= How to complete this task =
Print every record below exactly, minus the pictures.

(Collected data)

━━━━━━━━

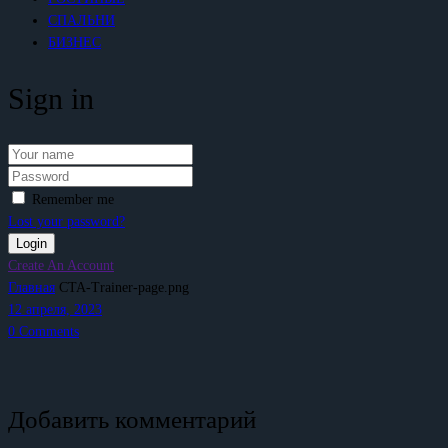
СПАЛЬНИ
БИЗНЕС
Sign in
Remember me
Lost your password?
Create An Account
Главная
CTA-Trainer-page.png
12 апреля, 2023
0
Comments
Добавить комментарий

━━━━━━━━

= Response area =
СПАЛЬНИ
БИЗНЕС
Sign in
Remember me
Lost your password?
Create An Account
Главная
CTA-Trainer-page.png
12 апреля, 2023
0
Comments
Добавить комментарий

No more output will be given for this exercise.